The Paris Commune 1871
A brief history of the world's first socialist working class uprising. The workers of Paris, joined by mutinous National Guardsmen, seized the city and set about re-organising society in their own interests based on workers' councils.
The Paris Commune is often said to be the first example of working people taking power. For this reason it is a highly significant event, even though it is ignored in the French history curriculum. On May 18 1871, after France was defeated by Prussia in the Franco-Prussian war, the French government sent troops into Paris to try and take back the Parisian National Guard’s cannon before the people got hold of it. Much to the dismay of the French government, the citizens of Paris had got hold of them, and wouldn't give them up. The soldiers refused to fire on their own people and instead turned their weapons on their officers.
The PNG held free elections and the citizens of Paris elected a council made up mostly of Jacobins and Republicans (though there were a few anarchists and socialists as well). The council declared that Paris was an independent commune and that France should be a confederation of communes. Inside the Commune, all elected council members were instantly recallable, paid an average wage and had equal status to other commune members. Contemporary anarchists were excited by these developments. The fact that the majority of Paris had organised itself without support from the state and was urging the rest of the world to do the same was pretty exciting. The Paris Commune led by example in showing that a new society, organised from the bottom up, was possible. The reforms initiated by the Commune, like turning workplaces into co-operatives, put anarchist theory into practice. By the end of May, 43 workplaces had become co-operatives and the Louvre Museum was a munitions factory run by a workers’ council.

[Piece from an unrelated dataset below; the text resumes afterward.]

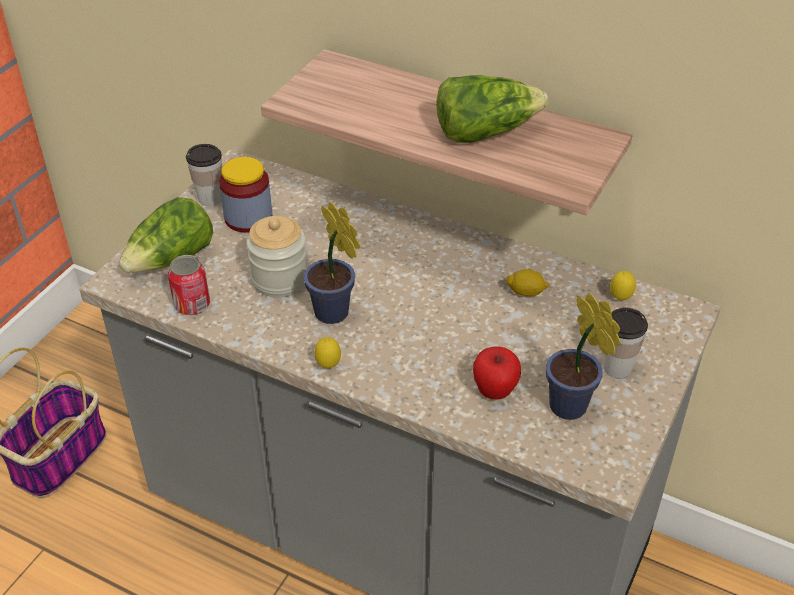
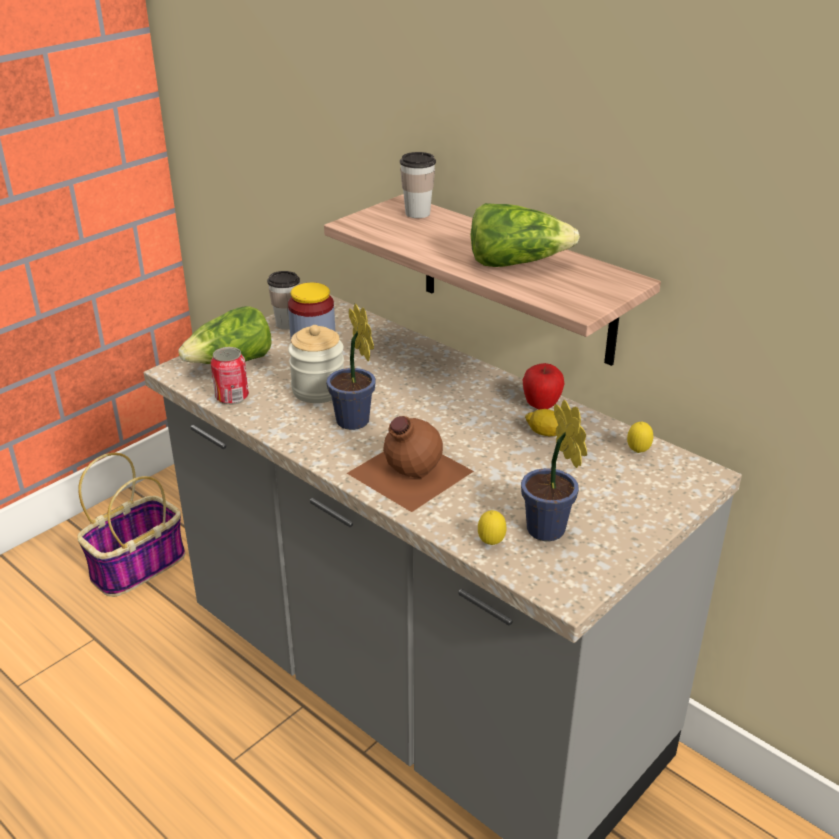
camera: 15 degrees right, 10 degrees down
(328, 366) = (329, 461): lemon -> lemon (491, 544)
(411, 364) = (407, 472): none -> brown bottle
(494, 391) = (478, 506): apple -> apple (541, 406)
(617, 368) = (610, 507): cup -> cup (417, 213)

The Mechanics Union and the Association of Metal Workers stated “our economic emancipation . . . can only be obtained through the formation of workers' associations, which alone can transform our position from that of wage earners to that of associates." They also advised the Commune’s Commission on Labour Organisation to support the following objectives: “The abolition of the exploitation of man by man... The organisation of labour in mutual associations and inalienable capital.” Through this, it was hoped that within the Commune, equality would not be an “empty word”. In the words of the most famous anarchist of the time, Mikhail Bakunin, the Paris Commune was a “clearly formulated negation of the state”.

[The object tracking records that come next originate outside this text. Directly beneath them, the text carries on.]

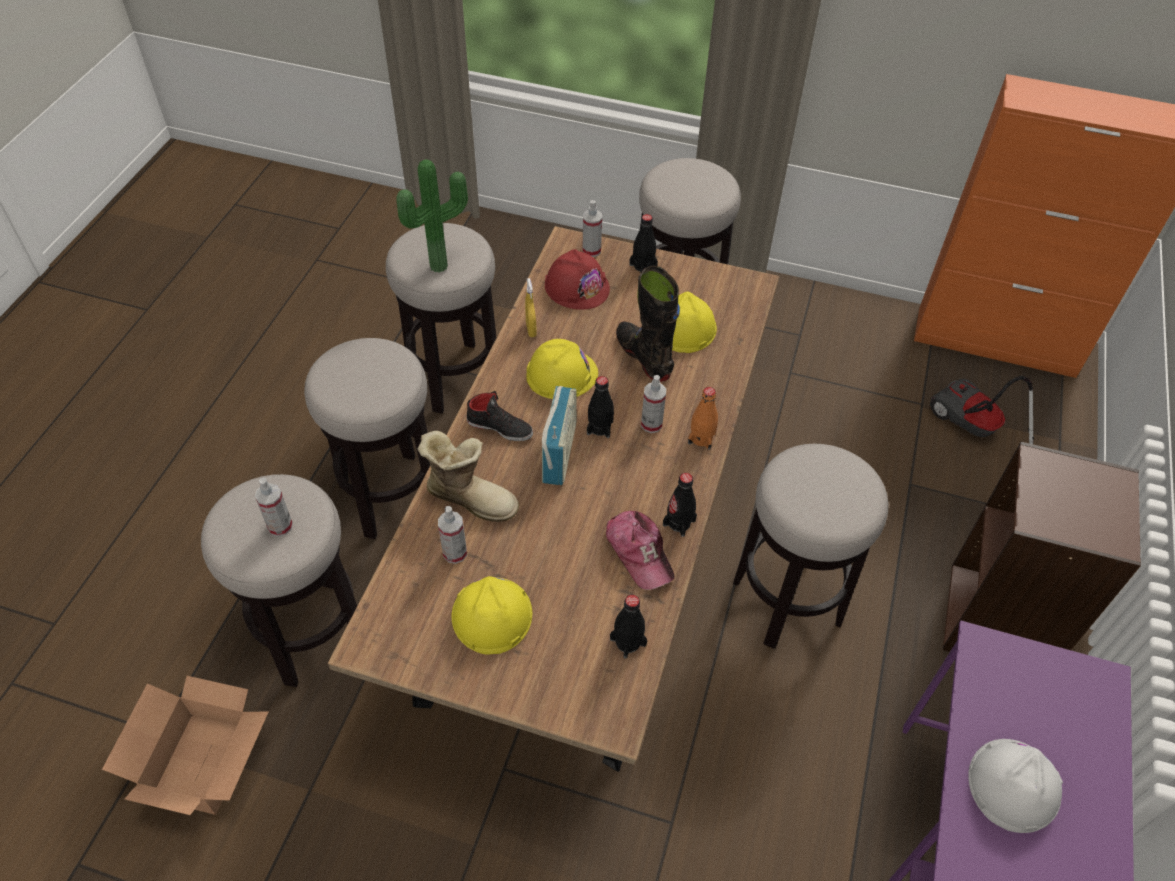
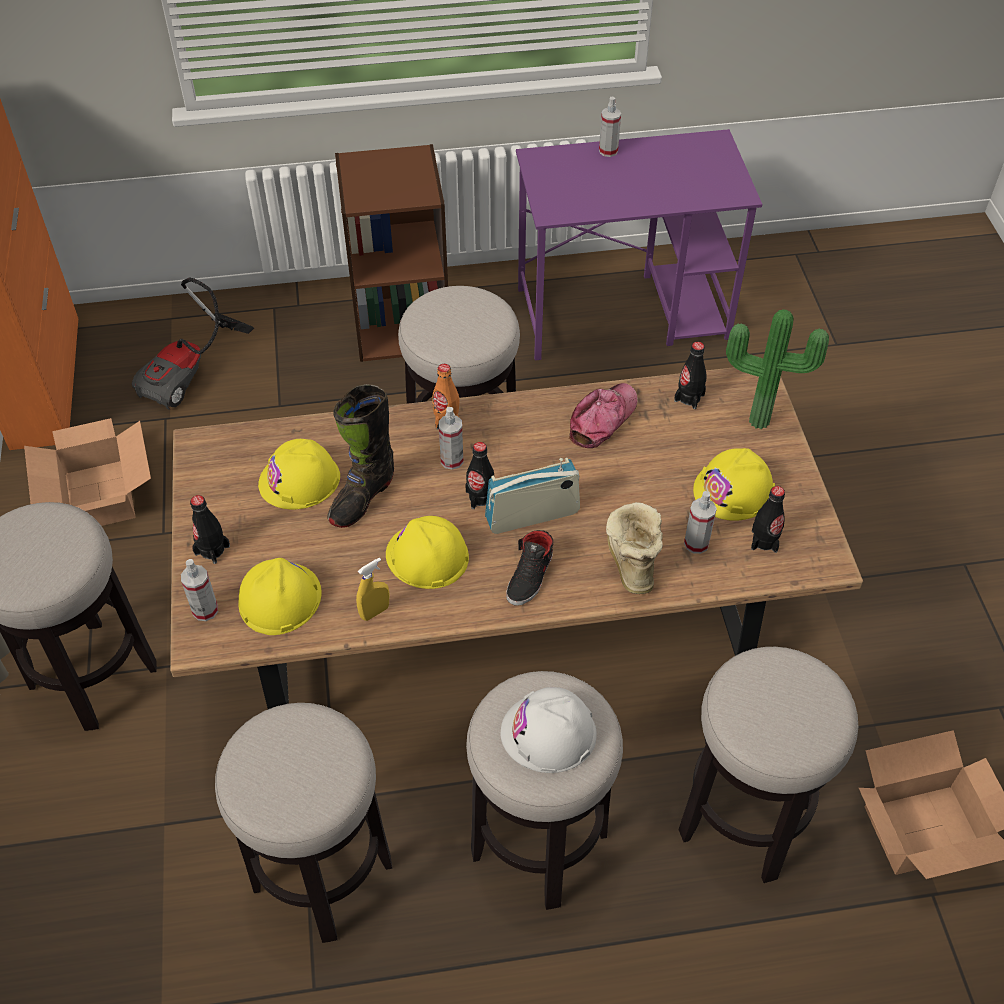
camera: 115 degrees left, 0 degrees up
(280, 526) = (780, 687): spray bottle -> spray bottle (608, 151)
(441, 268) = (323, 744): potted plant -> potted plant (759, 418)
(500, 427) = (530, 577): black shoe -> black shoe turned 150 degrees counterclockwise
(577, 287) = (279, 598): red hard hat -> yellow hard hat
(679, 522) = (553, 404): black bottle -> black bottle (764, 541)
(846, 346) = (98, 496): none -> cardboard box
(1013, 785) = (646, 185): white hard hat -> white hard hat (548, 733)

However, anarchists argue that the Commune did not go far enough. Those within the Commune didn’t break with the ideas of representative government. As another famous anarchist, Peter Kropotkin said: “if no central government was needed to rule the independent Communes... then a central municipal government becomes equally useless... the same federative principal would do within the Commune”
As the Commune kept some of the old ideas of representative democracy, they stopped the people within the Commune from acting for themselves, instead trusting the governors to sort things out for them. Anarchists argued for federations of directly democratic mass assemblies had been set up just like the people of Paris had done just over a hundred years previously (must be something in the water!). The council became increasingly isolated from those who’d elected it. The more isolated it got, the more authoritarian it got. The council set up a “Committee of Public Safety” to “defend [by terror]” the “revolution”. This Committee was opposed by the anarchist minority on the council and was ignored by the people who, unsurprisingly, were more concerned with defending Paris from invasion by the French army. In doing so, they proved right the old revolutionary cliché of ‘no government is revolutionary’!

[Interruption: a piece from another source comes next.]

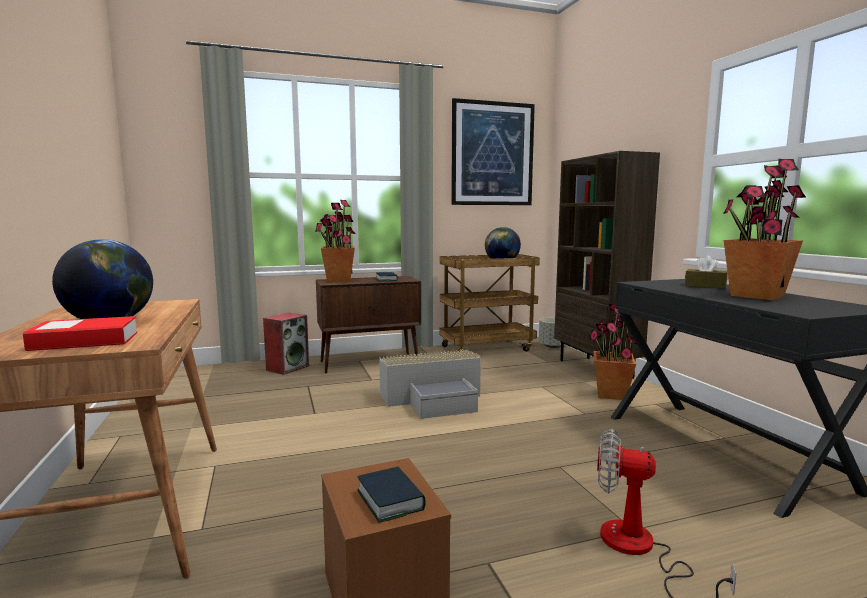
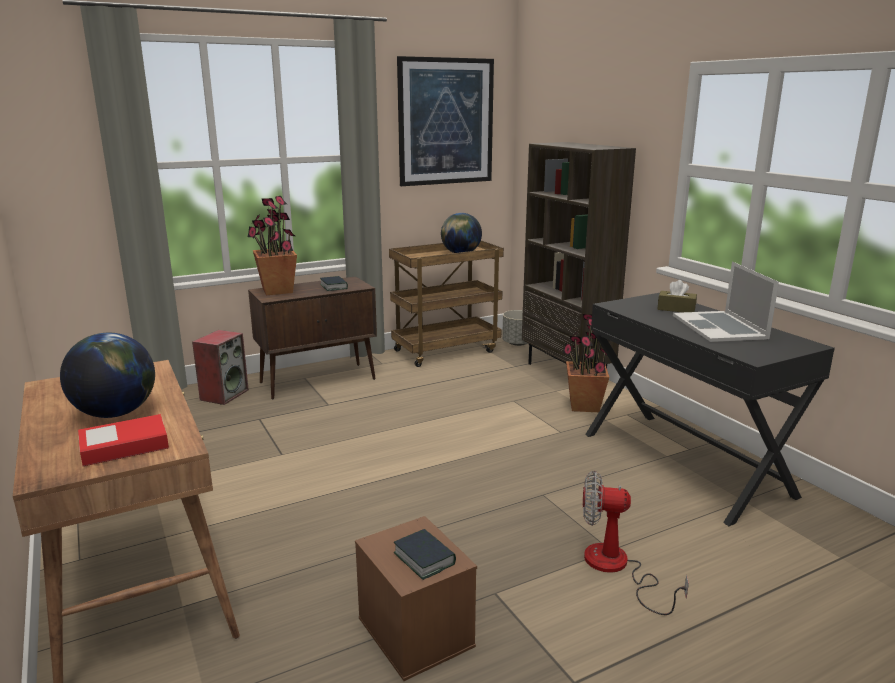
camera: 10 degrees left, 10 degrees up
(435, 398) = (405, 425): grey storage box -> none
(756, 296) = (719, 327): potted plant -> laptop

On May 21st, the government troops entered the city and were met with seven days of solid street fighting. The last stand of the Communards took place at the cemetary of Montmartre, and after the defeat troops and armed members of the capitalist class roamed the city, killing and maiming at will. 30,000 Communards were killed in the battles, many after they had surrendered, and their bodies dumped in mass graves. The legacy of the Commune lived on, however, and "Vive la commune!" ("Long live the Commune!" was painted over on the walls of Paris during the 1968 uprising, and not for the last time we can be sure...
Marx and Engels followed the Commune closely and drew many lessons from this first attempt at the construction of a workers' state. Their conclusions are contained in the writings published under the title "The Civil War in France", with a particularly remarkable introduction by Engels. Before the 18th March, they had declared that, given the unfavourable circumstances, seizing power would be "a desperate folly". Nevertheless, the events of March 18th left the workers with power thrust upon them, as it were. The working people of Paris saw themselves as fighting not only for immediate aims. They struggled, as they termed it, for a "universal social republic", free of exploitation, of class divisions, of reactionary militarism and national antagonisms. In modern France, as in all the industrialised countries in the world, the material conditions for the realisation of these great aims are incomparably more favourable now than they were in 1871. We must now establish on a firm foundation the society for which the men and women of the Commune fought and died.